:: Stated task ::
Convert the material below, from the line with "order: Solanales" to the line with "state / province: Central" inclusive, into a JSON list of strings with one string per line. Omit blank lines.

:: Given records ::

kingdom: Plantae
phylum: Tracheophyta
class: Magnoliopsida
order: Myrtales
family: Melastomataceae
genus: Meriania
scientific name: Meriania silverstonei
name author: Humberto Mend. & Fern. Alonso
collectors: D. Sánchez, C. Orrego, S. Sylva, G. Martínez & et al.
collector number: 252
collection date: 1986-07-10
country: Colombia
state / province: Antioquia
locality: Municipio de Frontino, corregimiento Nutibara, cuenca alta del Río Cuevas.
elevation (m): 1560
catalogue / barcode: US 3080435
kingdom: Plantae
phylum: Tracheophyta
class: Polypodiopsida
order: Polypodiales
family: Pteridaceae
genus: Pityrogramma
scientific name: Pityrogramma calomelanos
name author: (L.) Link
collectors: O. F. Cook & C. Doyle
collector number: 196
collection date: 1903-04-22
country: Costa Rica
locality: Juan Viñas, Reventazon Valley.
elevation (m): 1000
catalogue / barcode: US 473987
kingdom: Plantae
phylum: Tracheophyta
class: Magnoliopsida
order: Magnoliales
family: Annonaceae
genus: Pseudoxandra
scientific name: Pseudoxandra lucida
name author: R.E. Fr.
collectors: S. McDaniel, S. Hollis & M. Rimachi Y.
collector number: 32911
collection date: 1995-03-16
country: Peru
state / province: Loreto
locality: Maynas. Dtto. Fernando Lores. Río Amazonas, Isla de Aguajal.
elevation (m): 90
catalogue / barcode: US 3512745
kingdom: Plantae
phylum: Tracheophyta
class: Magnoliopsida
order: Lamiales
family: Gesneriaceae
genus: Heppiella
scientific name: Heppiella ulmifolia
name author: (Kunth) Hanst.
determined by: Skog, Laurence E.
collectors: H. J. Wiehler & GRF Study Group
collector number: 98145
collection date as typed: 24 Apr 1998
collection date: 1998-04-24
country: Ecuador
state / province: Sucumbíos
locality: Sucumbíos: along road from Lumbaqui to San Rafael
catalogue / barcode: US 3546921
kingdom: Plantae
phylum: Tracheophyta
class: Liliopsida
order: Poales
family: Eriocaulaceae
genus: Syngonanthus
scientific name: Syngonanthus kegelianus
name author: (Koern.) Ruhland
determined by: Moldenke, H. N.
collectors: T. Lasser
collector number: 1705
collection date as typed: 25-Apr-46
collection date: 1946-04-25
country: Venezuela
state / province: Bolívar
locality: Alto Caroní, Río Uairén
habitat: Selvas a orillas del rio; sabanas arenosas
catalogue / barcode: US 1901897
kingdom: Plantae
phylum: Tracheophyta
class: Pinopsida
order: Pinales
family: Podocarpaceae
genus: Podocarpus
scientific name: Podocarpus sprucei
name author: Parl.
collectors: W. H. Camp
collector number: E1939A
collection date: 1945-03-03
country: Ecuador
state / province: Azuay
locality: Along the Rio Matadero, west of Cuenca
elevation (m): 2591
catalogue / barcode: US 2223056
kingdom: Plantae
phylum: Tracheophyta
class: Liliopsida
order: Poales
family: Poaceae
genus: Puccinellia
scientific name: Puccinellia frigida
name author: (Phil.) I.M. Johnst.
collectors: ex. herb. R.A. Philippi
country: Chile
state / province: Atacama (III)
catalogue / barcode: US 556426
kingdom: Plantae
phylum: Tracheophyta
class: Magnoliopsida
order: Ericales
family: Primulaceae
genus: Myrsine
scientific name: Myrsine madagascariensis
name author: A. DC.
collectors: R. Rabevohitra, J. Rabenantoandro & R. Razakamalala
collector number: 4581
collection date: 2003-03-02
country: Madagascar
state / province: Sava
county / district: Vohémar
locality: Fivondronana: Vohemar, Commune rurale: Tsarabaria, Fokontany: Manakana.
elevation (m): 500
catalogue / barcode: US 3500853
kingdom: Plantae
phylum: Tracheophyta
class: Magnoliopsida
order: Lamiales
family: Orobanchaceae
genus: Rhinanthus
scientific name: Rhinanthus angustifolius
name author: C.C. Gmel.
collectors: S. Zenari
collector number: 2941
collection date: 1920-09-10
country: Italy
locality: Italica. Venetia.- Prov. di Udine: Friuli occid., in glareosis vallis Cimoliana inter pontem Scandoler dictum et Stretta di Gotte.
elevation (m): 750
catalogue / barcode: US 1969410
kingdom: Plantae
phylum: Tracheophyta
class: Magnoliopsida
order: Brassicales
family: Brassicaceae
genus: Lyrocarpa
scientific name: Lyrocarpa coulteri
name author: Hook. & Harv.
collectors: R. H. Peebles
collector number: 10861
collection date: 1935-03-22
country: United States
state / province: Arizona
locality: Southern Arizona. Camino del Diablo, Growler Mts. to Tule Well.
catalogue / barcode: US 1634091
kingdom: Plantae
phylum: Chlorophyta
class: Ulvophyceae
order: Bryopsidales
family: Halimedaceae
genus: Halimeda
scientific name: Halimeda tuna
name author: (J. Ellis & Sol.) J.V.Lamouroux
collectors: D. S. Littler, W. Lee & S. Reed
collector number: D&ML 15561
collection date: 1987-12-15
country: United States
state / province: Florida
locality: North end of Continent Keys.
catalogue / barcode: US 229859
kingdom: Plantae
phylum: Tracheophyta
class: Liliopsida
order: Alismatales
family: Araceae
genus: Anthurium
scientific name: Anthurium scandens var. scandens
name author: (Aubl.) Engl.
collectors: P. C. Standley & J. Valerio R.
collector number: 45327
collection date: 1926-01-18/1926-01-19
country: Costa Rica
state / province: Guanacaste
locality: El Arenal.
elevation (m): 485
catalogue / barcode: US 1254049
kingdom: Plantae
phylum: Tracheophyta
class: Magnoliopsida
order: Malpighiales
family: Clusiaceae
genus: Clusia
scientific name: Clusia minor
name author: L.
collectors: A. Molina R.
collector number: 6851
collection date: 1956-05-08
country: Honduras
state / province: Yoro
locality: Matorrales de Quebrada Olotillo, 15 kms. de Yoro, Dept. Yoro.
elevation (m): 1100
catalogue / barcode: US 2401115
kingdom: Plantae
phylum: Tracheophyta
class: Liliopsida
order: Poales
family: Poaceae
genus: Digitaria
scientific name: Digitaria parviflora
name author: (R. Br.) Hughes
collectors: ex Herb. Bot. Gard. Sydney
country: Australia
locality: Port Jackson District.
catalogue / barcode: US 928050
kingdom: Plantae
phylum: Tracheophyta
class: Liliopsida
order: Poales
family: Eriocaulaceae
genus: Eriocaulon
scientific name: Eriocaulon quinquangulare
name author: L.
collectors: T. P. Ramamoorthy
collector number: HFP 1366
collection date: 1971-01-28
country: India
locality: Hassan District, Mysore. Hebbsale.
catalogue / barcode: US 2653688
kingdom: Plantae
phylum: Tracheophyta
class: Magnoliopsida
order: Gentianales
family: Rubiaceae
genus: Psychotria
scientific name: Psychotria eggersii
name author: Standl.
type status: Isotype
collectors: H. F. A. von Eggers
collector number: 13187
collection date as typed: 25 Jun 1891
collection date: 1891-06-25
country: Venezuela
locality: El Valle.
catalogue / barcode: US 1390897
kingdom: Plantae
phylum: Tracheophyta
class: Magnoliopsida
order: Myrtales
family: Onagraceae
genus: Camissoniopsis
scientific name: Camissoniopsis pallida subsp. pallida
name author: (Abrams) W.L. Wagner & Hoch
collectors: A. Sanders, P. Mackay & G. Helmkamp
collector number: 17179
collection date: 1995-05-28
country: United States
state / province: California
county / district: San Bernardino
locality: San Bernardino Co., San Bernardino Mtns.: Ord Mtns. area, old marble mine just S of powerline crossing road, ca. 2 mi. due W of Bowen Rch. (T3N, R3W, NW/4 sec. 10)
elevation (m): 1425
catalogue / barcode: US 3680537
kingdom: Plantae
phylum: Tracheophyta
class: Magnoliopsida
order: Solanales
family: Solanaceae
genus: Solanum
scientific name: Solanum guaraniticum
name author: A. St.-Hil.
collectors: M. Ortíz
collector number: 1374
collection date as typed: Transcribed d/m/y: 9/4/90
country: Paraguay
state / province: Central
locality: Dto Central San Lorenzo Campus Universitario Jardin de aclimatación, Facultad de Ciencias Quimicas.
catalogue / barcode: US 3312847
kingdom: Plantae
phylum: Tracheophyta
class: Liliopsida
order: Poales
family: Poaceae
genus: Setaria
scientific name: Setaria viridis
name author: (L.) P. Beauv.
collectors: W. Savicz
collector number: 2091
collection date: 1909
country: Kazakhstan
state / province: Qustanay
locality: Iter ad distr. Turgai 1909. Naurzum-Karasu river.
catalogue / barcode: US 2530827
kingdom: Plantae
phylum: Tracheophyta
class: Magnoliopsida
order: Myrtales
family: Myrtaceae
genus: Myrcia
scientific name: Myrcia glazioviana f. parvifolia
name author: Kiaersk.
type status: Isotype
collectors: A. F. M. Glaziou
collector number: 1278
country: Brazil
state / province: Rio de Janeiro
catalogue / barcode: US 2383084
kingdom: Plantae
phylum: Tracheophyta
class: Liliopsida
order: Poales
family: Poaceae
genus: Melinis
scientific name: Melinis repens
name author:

:: Problem solution ::
[
  "order: Solanales",
  "family: Solanaceae",
  "genus: Solanum",
  "scientific name: Solanum guaraniticum",
  "name author: A. St.-Hil.",
  "collectors: M. Ortíz",
  "collector number: 1374",
  "collection date as typed: Transcribed d/m/y: 9/4/90",
  "country: Paraguay",
  "state / province: Central"
]